L’ho detto. E’ stata l’esperienza culturale più importante della mia vita. Ebbene mai una volta che un giornalista mi chieda di quegli anni, mai una volta che menzioni la rivista Mondoperaio. Mai una volta che ne legga da qualche parte, ed eccezion fatta ovviamente degli scritti di Ernesto Galli della Loggia. Temo che i nomi di Cafagna Amato Ruffolo Mancini siano estranei persino ai migliori esponenti delle ultime generazioni intellettuali. Altro che ottantesimo anniversario della rivista.
Una riprova? Succede che elettrizzato dalla miniera di fatti personaggi destini evocati bel libro di Sandra Petrignani dedicato alla Ginzburg, ho acquistato tre o quattro libri di Cesare Garboli, un intellettuale e scrittore che ho la colpa di conoscere infinitamente meno di quanto merita. Ebbene, ho cominciato dalla lettura di un suo librino einaudiano del 2001 dal titolo Ricordi tristi e civili.
Di solito abituato a volare alto, a dare del tu a Giovanni Pascoli o a Chateaubriand o a Antonio Delfini, in queste pagine Garboli indaga e commenta l’attualità storica e politica del Novecento. Ed ecco che punta il suo sguardo e la sua intelligenza sul ratto e l’uccisione di Aldo Moro e su tutto ciò che gli sta attorno. Leggo, e mi sorprendo. Lui, Garboli, si autodefinisce “comunista” ma non nel senso di essere iscritto a quel partito e anche se non capisco in quale altro senso.
####
** Compiti da svolgere **
(1) Riporta tali e quali le righe dell'elenco, dall'inizio fino alla riga con "export const myFeature" compresa, senza le immagini.
(2) Riprendi il brano sulla lettura di Cesare Garboli e continualo dopo l'ultima frase.

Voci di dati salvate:
####
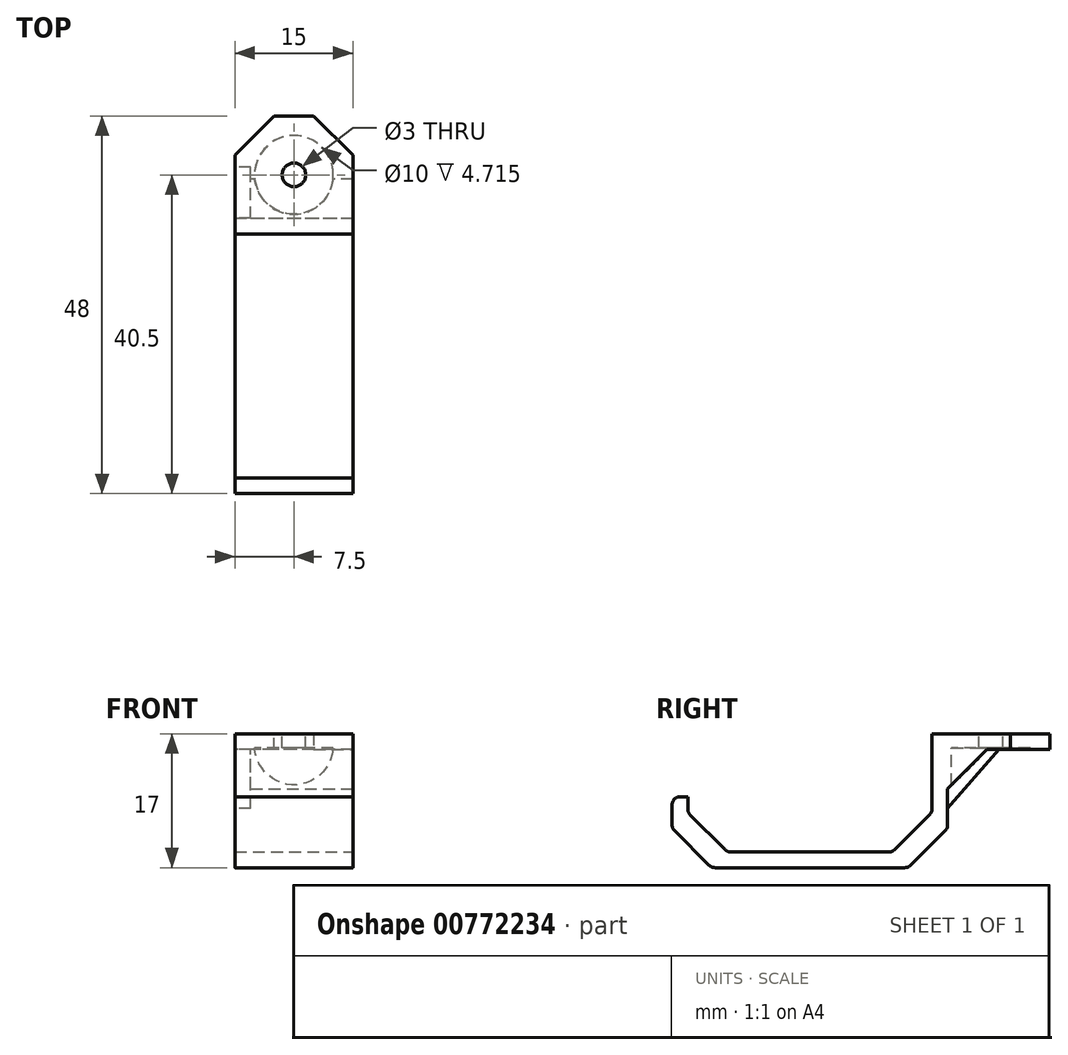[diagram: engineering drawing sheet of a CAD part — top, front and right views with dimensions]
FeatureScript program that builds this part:
annotation { "Feature Type Name" : "Feature", "Feature Type Description" : "" }
export const myFeature = defineFeature(function(context is Context, id is Id, definition is map)
    precondition{}
    {
        {
            var Q0;
            Q0=qCreatedBy(makeId("Right.planeOp"),FACE);
            var sketch = newSketch(context, id + "F0", { "sketchPlane" : qUnion([Q0])});
            skLineSegment(sketch, "E0", {"start": v(-35, 0) * mm, "end": v(0, 0) * mm});
            skLineSegment(sketch, "E1", {"start": v(0, 0) * mm, "end": v(0, 15) * mm});
            skLineSegment(sketch, "E2", {"start": v(0, 15) * mm, "end": v(13, 15) * mm});
            skLineSegment(sketch, "E3", {"start": v(13, 15) * mm, "end": v(13, 17) * mm});
            skLineSegment(sketch, "E4", {"start": v(13, 17) * mm, "end": v(-2, 17) * mm});
            skLineSegment(sketch, "E5", {"start": v(-2, 17) * mm, "end": v(-2, 2) * mm});
            skLineSegment(sketch, "E6", {"start": v(-2, 2) * mm, "end": v(-33, 2) * mm});
            skLineSegment(sketch, "E7", {"start": v(-33, 9) * mm, "end": v(-35, 9) * mm});
            skLineSegment(sketch, "E8", {"start": v(-35, 9) * mm, "end": v(-35, 0) * mm});
            skPoint(sketch, "E9", {"position": v(6.5, 15) * mm});
            skLineSegment(sketch, "E10", {"start": v(-33, 9) * mm, "end": v(-33, 2) * mm});
            skLineSegment(sketch, "E11", {"start": v(0, 7.5) * mm, "end": v(6.5, 15) * mm});
            skSolve(sketch);
        }
        {
            var Q0;
            {var subQ4=sQuery(id+"F0.wireOp",EDGE,"E0");Q0=makeQuery(id+"F0.imprint","IMPRINT",FACE,{"disambiguationData":[TD([[makeQuery(id+"F0.imprint","IMPRINT",EDGE,{"derivedFrom":subQ4}),1.0]])]});}
            extrude(context, id + "F1", {"entities" : qUnion([Q0]), "depth" : 15 * mm, "offsetDistance" : 25 * mm});
        }
        {
            var Q0;
            {var subQ3=sQuery(id+"F0.wireOp",EDGE,"E11");Q0=makeQuery(id+"F0.imprint","IMPRINT",FACE,{"disambiguationData":[TD([[makeQuery(id+"F0.imprint","IMPRINT",EDGE,{"derivedFrom":subQ3}),1.0]])]});}
            extrude(context, id + "F2", {"entities" : qUnion([Q0]), "operationType" : NewBodyOperationType.ADD, "depth" : 2 * mm, "offsetDistance" : 25 * mm});
        }
        {
            var Q0;
            Q0=makeQuery(id+"F1.opExtrude","SWEPT_FACE",FACE,{"disambiguationData":[OSD([sQuery(id+"F0.wireOp",EDGE,"E2")])]});
            var sketch = newSketch(context, id + "F3", { "sketchPlane" : qUnion([Q0])});
            skPoint(sketch, "E12", {"position": v(7.5, -5.5) * mm});
            skPoint(sketch, "E12.positionSnap0", {"position": v(0, -5.5) * mm});
            skPoint(sketch, "E12.positionSnap1", {"position": v(7.5, 2) * mm});
            skSolve(sketch);
        }
        {
            var Q0;
            Q0=sQuery(id+"F3.wireOp",VERTEX,"E12");
            var Q1;
            Q1=makeQuery(id+"F1.opExtrude","SWEPT_BODY",BODY,{"disambiguationData":[OSD([sQuery(id+"F0.wireOp",EDGE,"E0"),sQuery(id+"F0.wireOp",EDGE,"E1"),sQuery(id+"F0.wireOp",EDGE,"E2"),sQuery(id+"F0.wireOp",EDGE,"E3"),sQuery(id+"F0.wireOp",EDGE,"E4"),sQuery(id+"F0.wireOp",EDGE,"E5"),sQuery(id+"F0.wireOp",EDGE,"E6"),sQuery(id+"F0.wireOp",EDGE,"E7"),sQuery(id+"F0.wireOp",EDGE,"E8"),sQuery(id+"F0.wireOp",EDGE,"E10")])]});
            hole(context, id + "F4", {"style" : HoleStyle.C_BORE, "endStyle" : HoleEndStyle.BLIND, "holeDiameter" : 3 * mm, "cBoreDiameter" : 10 * mm, "cBoreDepth" : 0.2 * mm, "majorDiameter" : 5 * mm, "holeDepth" : 100 * mm, "isTappedThrough" : true, "tappedDepth" : 12 * mm, "tapClearance" : 3, "locations" : qUnion([Q0]), "scope" : qUnion([Q1]), "startStyle" : HoleStartStyle.PART});
        }
        {
            var Q0;
            Q0=makeQuery(id+"F1.opExtrude","SWEPT_EDGE",EDGE,{"disambiguationData":[OSD([sQuery(id+"F0.wireOp",EDGE,"E5"),sQuery(id+"F0.wireOp",EDGE,"E6")])]});
            var Q1;
            Q1=makeQuery(id+"F1.opExtrude","SWEPT_EDGE",EDGE,{"disambiguationData":[OSD([sQuery(id+"F0.wireOp",EDGE,"E6"),sQuery(id+"F0.wireOp",EDGE,"E10")])]});
            var Q2;
            Q2=makeQuery(id+"F1.opExtrude","SWEPT_EDGE",EDGE,{"disambiguationData":[OSD([sQuery(id+"F0.wireOp",EDGE,"E0"),sQuery(id+"F0.wireOp",EDGE,"E8")])]});
            var Q3;
            Q3=makeQuery(id+"F1.opExtrude","CAP_EDGE",EDGE,{"disambiguationData":[OSD([sQuery(id+"F0.wireOp",EDGE,"E3")])],"isStart":false});
            var Q4;
            Q4=makeQuery(id+"F1.opExtrude","CAP_EDGE",EDGE,{"disambiguationData":[OSD([sQuery(id+"F0.wireOp",EDGE,"E3")])],"isStart":true});
            var Q5;
            Q5=makeQuery(id+"F1.opExtrude","SWEPT_EDGE",EDGE,{"disambiguationData":[OSD([sQuery(id+"F0.wireOp",EDGE,"E1"),sQuery(id+"F0.wireOp",EDGE,"E2")])]});
            var Q6;
            Q6=makeQuery(id+"F1.opExtrude","SWEPT_EDGE",EDGE,{"disambiguationData":[OSD([sQuery(id+"F0.wireOp",EDGE,"E0"),sQuery(id+"F0.wireOp",EDGE,"E1")])]});
            chamfer(context, id + "F5", {"entities" : qUnion([Q0, Q1, Q2, Q3, Q4, Q5, Q6]), "width" : 5 * mm, "tangentPropagation" : true});
        }
        {
            var Q0;
            Q0=makeQuery(id+"F1.opExtrude","SWEPT_EDGE",EDGE,{"disambiguationData":[OSD([sQuery(id+"F0.wireOp",EDGE,"E7"),sQuery(id+"F0.wireOp",EDGE,"E8")])]});
            var Q1;
            {var subQ0=sQuery(id+"F0.wireOp",EDGE,"E10");Q1=makeQuery(id+"F5.opChamfer","BLEND_EDGE",EDGE,{"blendedFrom":[makeQuery(id+"F1.opExtrude","SWEPT_EDGE",EDGE,{"disambiguationData":[OSD([sQuery(id+"F0.wireOp",EDGE,"E6"),subQ0])]}),makeQuery(id+"F1.opExtrude","SWEPT_FACE",FACE,{"disambiguationData":[OSD([subQ0])]})],"blendedInto":[makeQuery(id+"F1.opExtrude","SWEPT_FACE",FACE,{"disambiguationData":[OSD([subQ0])]})]});}
            var Q2;
            {var subQ0=sQuery(id+"F0.wireOp",EDGE,"E6");Q2=makeQuery(id+"F5.opChamfer","BLEND_EDGE",EDGE,{"blendedFrom":[makeQuery(id+"F1.opExtrude","SWEPT_EDGE",EDGE,{"disambiguationData":[OSD([subQ0,sQuery(id+"F0.wireOp",EDGE,"E10")])]}),makeQuery(id+"F1.opExtrude","SWEPT_FACE",FACE,{"disambiguationData":[OSD([subQ0])]})],"blendedInto":[makeQuery(id+"F1.opExtrude","SWEPT_FACE",FACE,{"disambiguationData":[OSD([subQ0])]})]});}
            var Q3;
            {var subQ0=sQuery(id+"F0.wireOp",EDGE,"E6");Q3=makeQuery(id+"F5.opChamfer","BLEND_EDGE",EDGE,{"blendedFrom":[makeQuery(id+"F1.opExtrude","SWEPT_EDGE",EDGE,{"disambiguationData":[OSD([sQuery(id+"F0.wireOp",EDGE,"E5"),subQ0])]}),makeQuery(id+"F1.opExtrude","SWEPT_FACE",FACE,{"disambiguationData":[OSD([subQ0])]})],"blendedInto":[makeQuery(id+"F1.opExtrude","SWEPT_FACE",FACE,{"disambiguationData":[OSD([subQ0])]})]});}
            var Q4;
            {var subQ0=sQuery(id+"F0.wireOp",EDGE,"E5");Q4=makeQuery(id+"F5.opChamfer","BLEND_EDGE",EDGE,{"blendedFrom":[makeQuery(id+"F1.opExtrude","SWEPT_EDGE",EDGE,{"disambiguationData":[OSD([subQ0,sQuery(id+"F0.wireOp",EDGE,"E6")])]}),makeQuery(id+"F1.opExtrude","SWEPT_FACE",FACE,{"disambiguationData":[OSD([subQ0])]})],"blendedInto":[makeQuery(id+"F1.opExtrude","SWEPT_FACE",FACE,{"disambiguationData":[OSD([subQ0])]})]});}
            var Q5;
            {var subQ0=sQuery(id+"F0.wireOp",EDGE,"E1");Q5=makeQuery(id+"F5.opChamfer","BLEND_EDGE",EDGE,{"blendedFrom":[makeQuery(id+"F1.opExtrude","SWEPT_EDGE",EDGE,{"disambiguationData":[OSD([sQuery(id+"F0.wireOp",EDGE,"E0"),subQ0])]}),makeQuery(id+"F1.opExtrude","SWEPT_FACE",FACE,{"disambiguationData":[OSD([subQ0])]})],"blendedInto":[makeQuery(id+"F1.opExtrude","SWEPT_FACE",FACE,{"disambiguationData":[OSD([subQ0])]})]});}
            var Q6;
            {var subQ0=sQuery(id+"F0.wireOp",EDGE,"E0");Q6=makeQuery(id+"F5.opChamfer","BLEND_EDGE",EDGE,{"blendedFrom":[makeQuery(id+"F1.opExtrude","SWEPT_EDGE",EDGE,{"disambiguationData":[OSD([subQ0,sQuery(id+"F0.wireOp",EDGE,"E1")])]}),makeQuery(id+"F1.opExtrude","SWEPT_FACE",FACE,{"disambiguationData":[OSD([subQ0])]})],"blendedInto":[makeQuery(id+"F1.opExtrude","SWEPT_FACE",FACE,{"disambiguationData":[OSD([subQ0])]})]});}
            var Q7;
            {var subQ0=sQuery(id+"F0.wireOp",EDGE,"E0");Q7=makeQuery(id+"F5.opChamfer","BLEND_EDGE",EDGE,{"blendedFrom":[makeQuery(id+"F1.opExtrude","SWEPT_EDGE",EDGE,{"disambiguationData":[OSD([subQ0,sQuery(id+"F0.wireOp",EDGE,"E8")])]}),makeQuery(id+"F1.opExtrude","SWEPT_FACE",FACE,{"disambiguationData":[OSD([subQ0])]})],"blendedInto":[makeQuery(id+"F1.opExtrude","SWEPT_FACE",FACE,{"disambiguationData":[OSD([subQ0])]})]});}
            var Q8;
            {var subQ0=sQuery(id+"F0.wireOp",EDGE,"E8");Q8=makeQuery(id+"F5.opChamfer","BLEND_EDGE",EDGE,{"blendedFrom":[makeQuery(id+"F1.opExtrude","SWEPT_EDGE",EDGE,{"disambiguationData":[OSD([sQuery(id+"F0.wireOp",EDGE,"E0"),subQ0])]}),makeQuery(id+"F1.opExtrude","SWEPT_FACE",FACE,{"disambiguationData":[OSD([subQ0])]})],"blendedInto":[makeQuery(id+"F1.opExtrude","SWEPT_FACE",FACE,{"disambiguationData":[OSD([subQ0])]})]});}
            fillet(context, id + "F6", {"entities" : qUnion([Q0, Q1, Q2, Q3, Q4, Q5, Q6, Q7, Q8]), "radius" : 1 * mm, "tangentPropagation" : true, "allowEdgeOverflow" : false});
        }
    });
####
** Risposte **
(1)
[diagram: engineering drawing sheet of a CAD part — top, front and right views with dimensions]
FeatureScript program that builds this part:
annotation { "Feature Type Name" : "Feature", "Feature Type Description" : "" }
export const myFeature = defineFeature(function(context is Context, id is Id, definition is map)

(2)
Appena gli arriva alla penna il nome di Craxi e dei socialisti, gli si legge sul volto come un ghigno: capisci che per lui tra l’aggettivo “socialista” e il sostantivo “ladro” non c’è chissà quale differenza. “E’ stata riconosciuta al craxismo la non piccola gloria di avere insegnato agli italiani che fare politica può essere un investimento e un affare lucroso”, scrive Garboli alla pagina XV della sua introduzione al libro. Se la prende anche col “revisionismo”, con lo sforzo che facemmo in molti di rompere vecchi recinti e vecchie abitudini intellettuali. Al “revisionismo” attribuisce addirittura la colpa di far “strisciare” un fascismo di ritorno. Un fascismo di ritorno nell’Italia tra Ottanta e Novanta? Come, quando, chi?
E poi c’è che per Garboli colpire Moro era innanzitutto e per antonomasia un voler colpire “il comunismo di Gramsci e Togliatti” che Moro voleva portare al governo. Ecco perché, nove su dieci secondo Garboli, ad organizzare il massacro di Moro sono stati con tutta probabilità i servizi segreti americani e israeliani.
Ah sì? In realtà i brigatisti scelsero come bersaglio Moro perché era più facile che non rapire Giulio Andreotti. A via Fani il comunismo c’entrava eccome, un comunismo certo diverso da quello professato da Garboli. Erano comunisti al cento per cento quelli che avevano tirato sulla scorta di Moro, per lo più gente disarmata.
Tanto lo erano che i comunisti berlingueriani, gente indubbiamente molto seria, non ne vollero sapere di trattare con loro pur al prezzo di sacrificare la vita di Aldo Moro. Altro che servizi segreti americani e israeliani. E finisco col ricordare i nomi dei compagni di Mondoperaio che non ci sono più, da Giugni a Cafagna a Tommaso Mancini a Luciano Vasconi, morto pochi mesi fa.